Le Ghana, l’un des pays pétroliers et gaziers d’Afrique

Accra (© 2019 Afriquinfos)-Dans le passé, le Ghana a été l’un des producteurs de pétrole et de gaz les plus modestes du continent, mais sa production devrait croître rapidement au cours des cinq prochaines années.

Mohammed Amin Adam, vice-ministre ghanéen de l’Énergie chargé du pétrole, est convaincu que le secteur énergétique de son pays est sur le point de connaître une énorme avancée. Il déclare que le Ghana est en mesure de faire passer sa production de pétrole de 180 000-200 000 bl/j aujourd’hui à 500 000 bl/j d’ici six ans, et vise à atteindre jusqu’à 1 million bl/j par la suite. « Si nous voulons maintenir ou accroître notre production, nous devons être très agressifs en termes d’exploration », a-t-il déclaré.
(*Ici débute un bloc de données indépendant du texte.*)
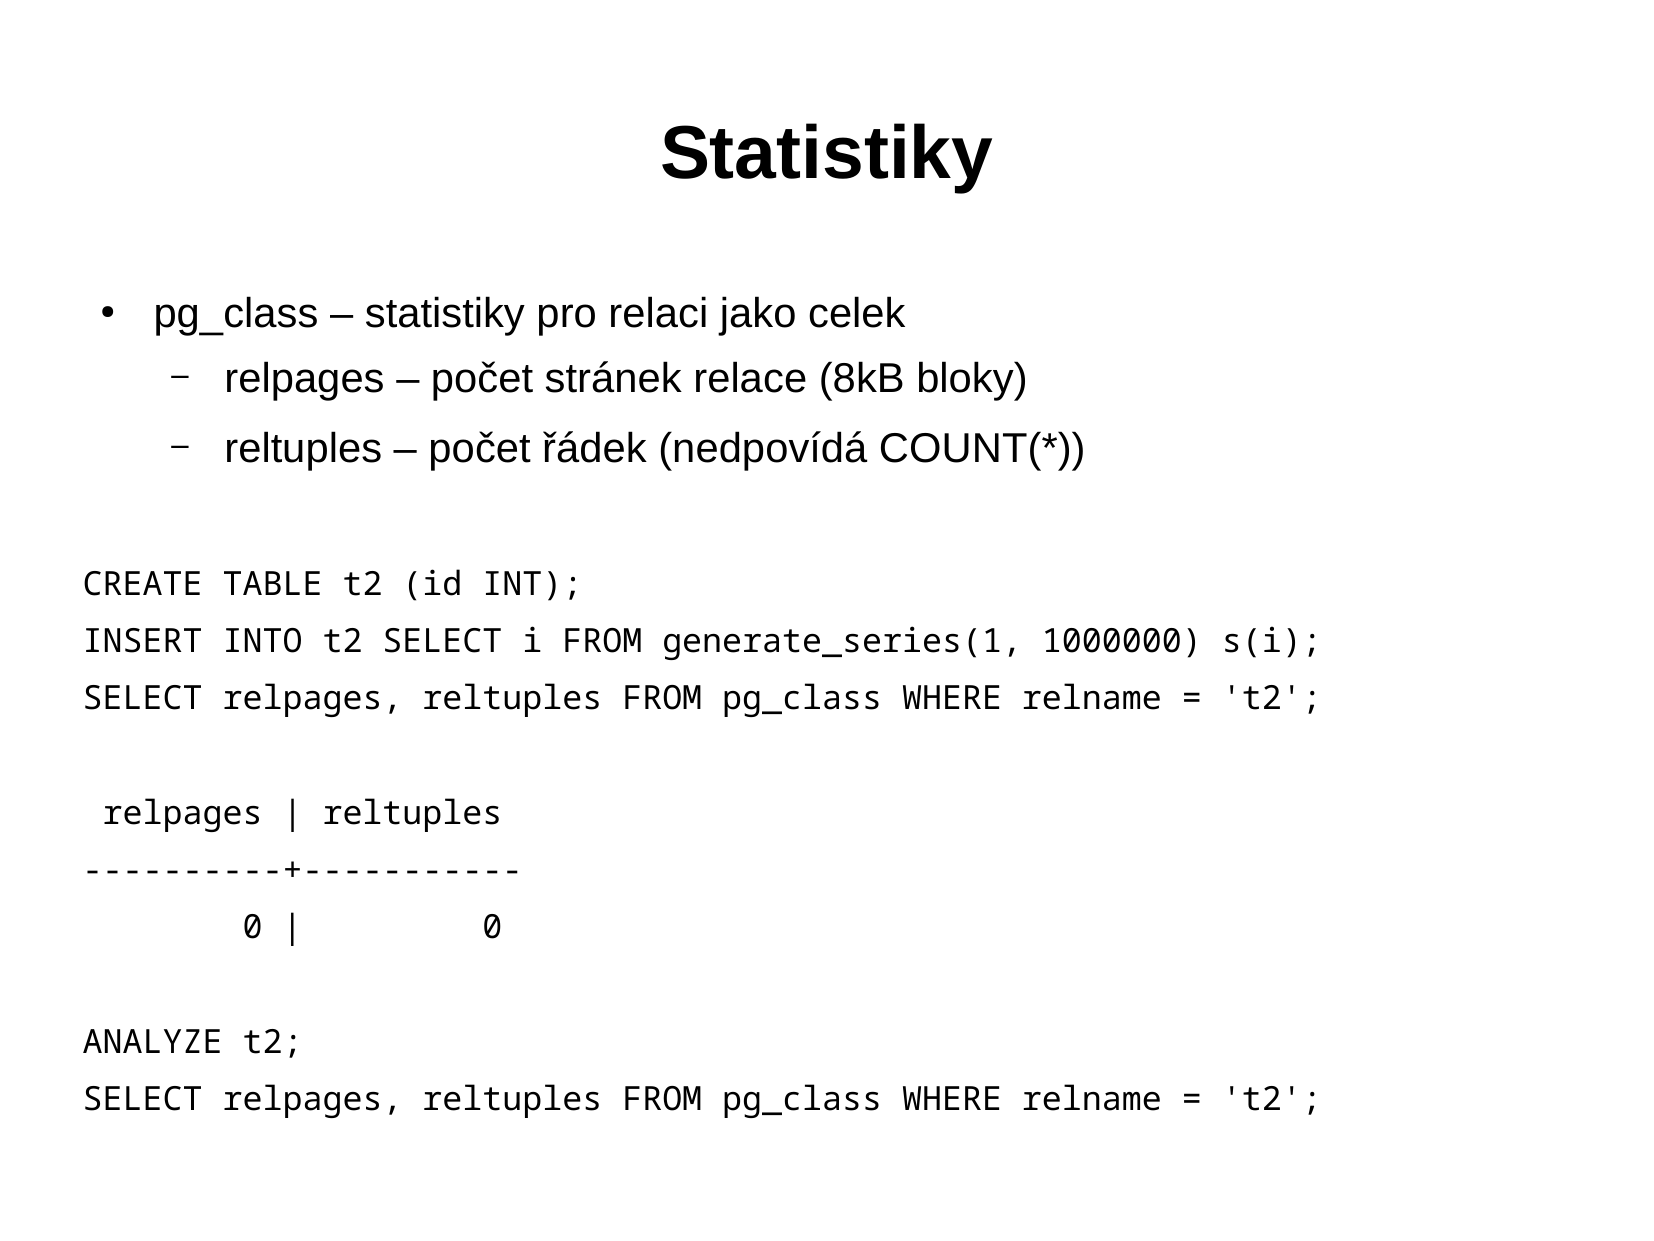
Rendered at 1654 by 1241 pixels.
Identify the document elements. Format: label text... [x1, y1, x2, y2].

title Statistiky [82, 49, 1571, 257]
list pg_class – statistiky pro relaci jako celek relpages – počet stránek relace (8kB bloky) reltuples – počet řádek (nedpovídá COUNT(*)) CREATE TABLE t2 (id INT); INSERT INTO t2 SELECT i FROM generate_series(1, 1000000) s(i); SELECT relpages, reltuples FROM pg_class WHERE relname = 't2'; relpages | reltuples ----------+----------- 0 | 0 ANALYZE t2; SELECT relpages, reltuples FROM pg_class WHERE relname = 't2'; [82, 290, 1538, 1171]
En 2017, la production moyenne des champs TEN était de 56 000 bl/j ; cette année, la production du champ OCTP devrait atteindre un pic à 45 000 bl/j. Outre ces deux champs en exploitation, d’autres projets d’exploration progressent rapidement, comme les découvertes de Teak, Akasa et Mahogany East dont les tests de puits ont révélé l’existence de réserves importantes.
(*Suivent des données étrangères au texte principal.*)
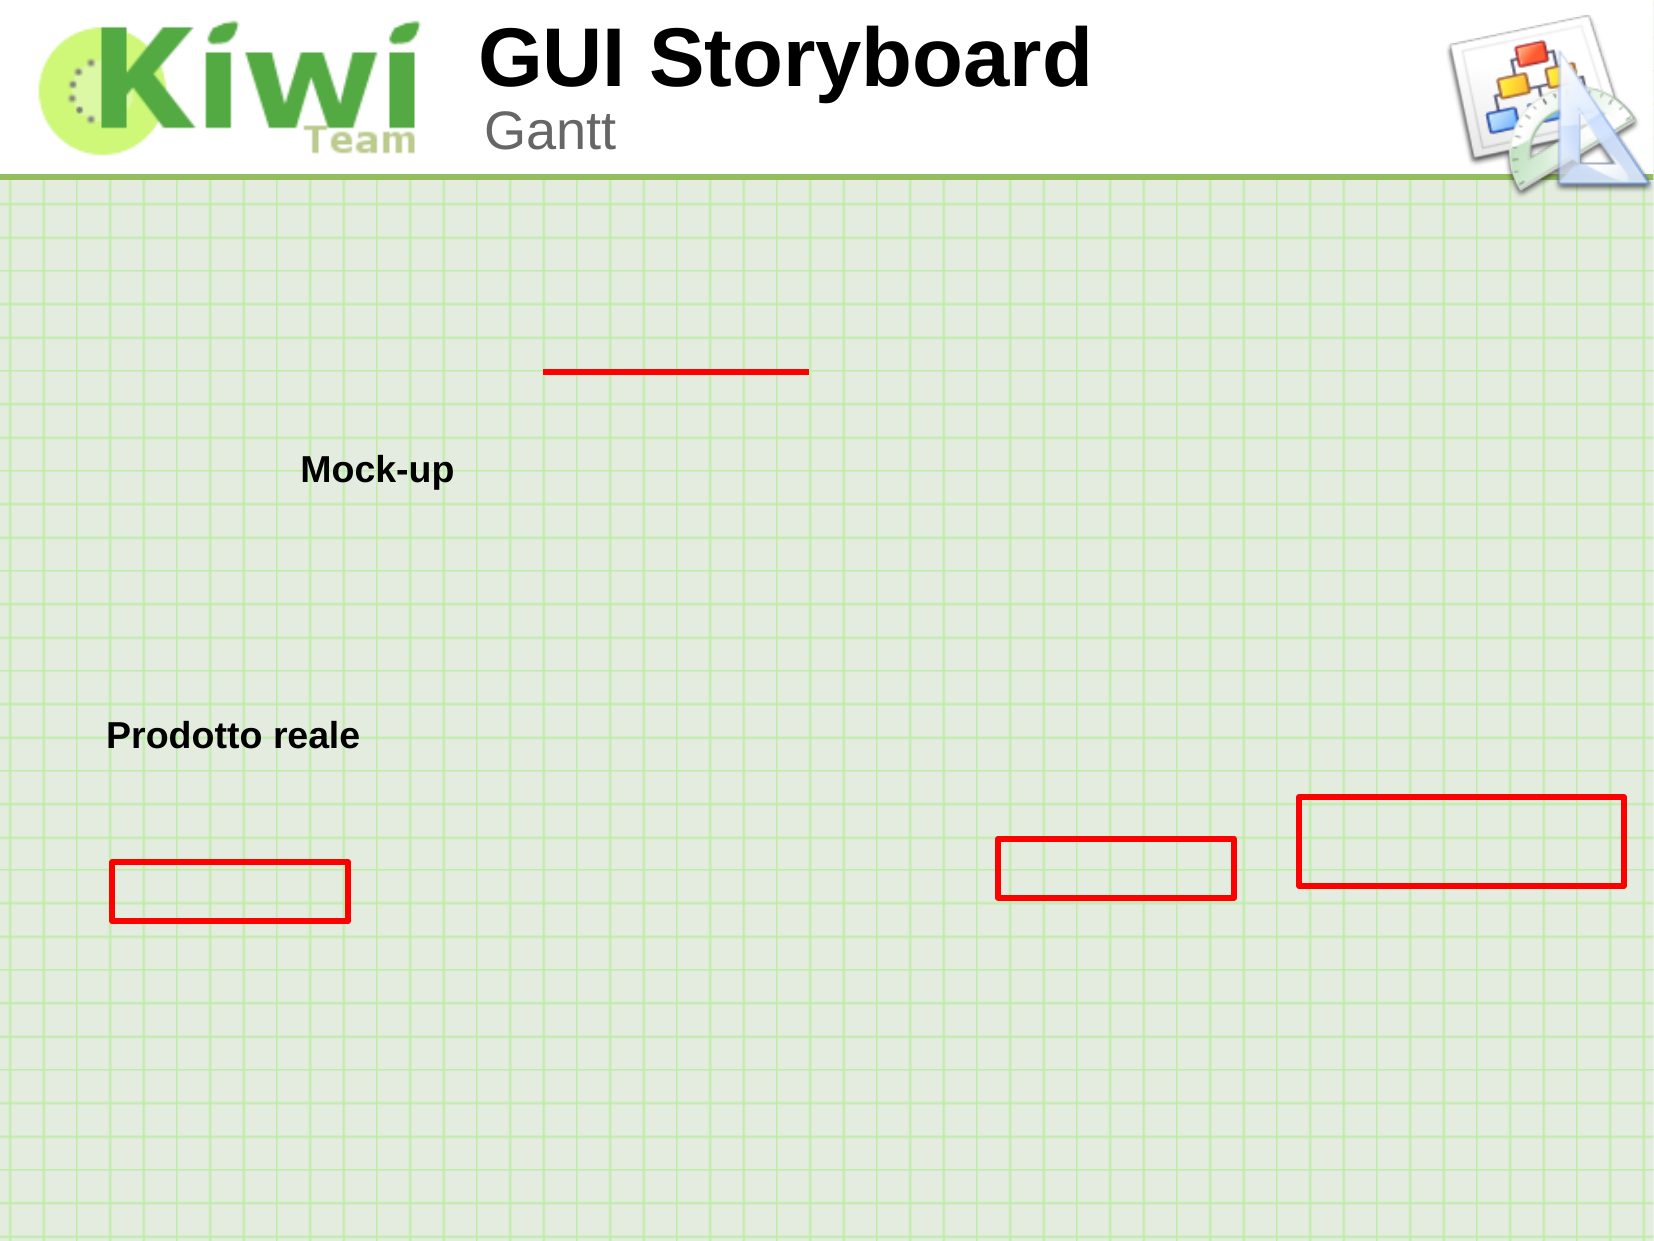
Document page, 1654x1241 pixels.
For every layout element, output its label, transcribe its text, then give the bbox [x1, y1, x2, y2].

L’organisation chargée du développement des ressources en hydrocarbures des États d’Afrique de l’Ouest est la société pétrolière nationale Ghana National Petroleum Corporation (GNPC). L’augmentation de la production ghanéenne devrait être assurée par la croissance des actuels forages offshore, notamment Twenboa-Enyenra-Ntomme (TEN) et Offshore Cape Three Points (OCTP).

Le premier flux d’hydrocarbures a été remonté des puits offshore ghanéens TEN opérés par Tullow Oil jusqu’à la FPSO (unité flottante de production et de stockage) « Professor John Evans Atta Mills » en août 2016. Le champ OCTP est un projet intégré en eau profonde divisé en deux étapes : le développement des gisements de pétrole d’abord, puis ceux de gaz, opérés par Eni Ghana. Situé à environ 60 km de la côte occidentale du Ghana, le champ OCTP recèle des réserves pétrolières et gazières non associées : 40 milliards de m3 de gaz et 500 millions de barils de pétrole environ.

Le pays a un autre grand projet dans ses cartons : « Ghana 1000 », un projet de conversion de gaz en électricité en plusieurs phases, situé près de Takoradi, dans l’ouest du Ghana. Il s’agit d’une technologie de production d’électricité à cycle combiné qui aura une puissance d’environ 1 300 MW une fois sa construction achevée ; elle soutiendra l’industrie ghanéenne du gaz naturel en plein essor en achetant le gaz naturel du gisement de Sankofa, qui fait partie du champ OCTP. Un pipeline sous-marin reliera une unité flottante de stockage et de regazéification (FSRU) à des installations terrestres qui alimenteront ensuite le projet. La FSRU devrait commencer à fonctionner en 2020.

Le Ghana a achevé son premier cycle de campagnes d’octroi de licences pétrolières et gazières au début de cette année avec l’attribution de deux des cinq blocs proposés. Les sociétés First Exploration et Petroleum Development, en partenariat avec Elandel Energy (Ghana), ont remporté le bloc WB02, tandis que le bloc WB03 a été adjugé à Eni Ghana et Vitol Upstream Tano. Le bloc WB03 est situé dans les eaux moyennement profondes du riche bassin de Tano, au large du Ghana. Vu le succès de ce cycle, un deuxième cycle d’octroi de licences est en cours d’organisation.

L’industrie pétrolière et gazière du Ghana continue d’attirer les principaux acteurs mondiaux du secteur. Reflet de son importance croissante, le Ghana sera bien représenté à l’Africa Oil Week avec la présence d’un trio de conférenciers de haut niveau : Benjamin Kwame Asante, haut responsable du pétrole au ministère de l’Énergie, Egbert Isaac Faibille, membre de la Commission ghanéenne du pétrole et M. John Peter Amewu, ministre de l’Énergie.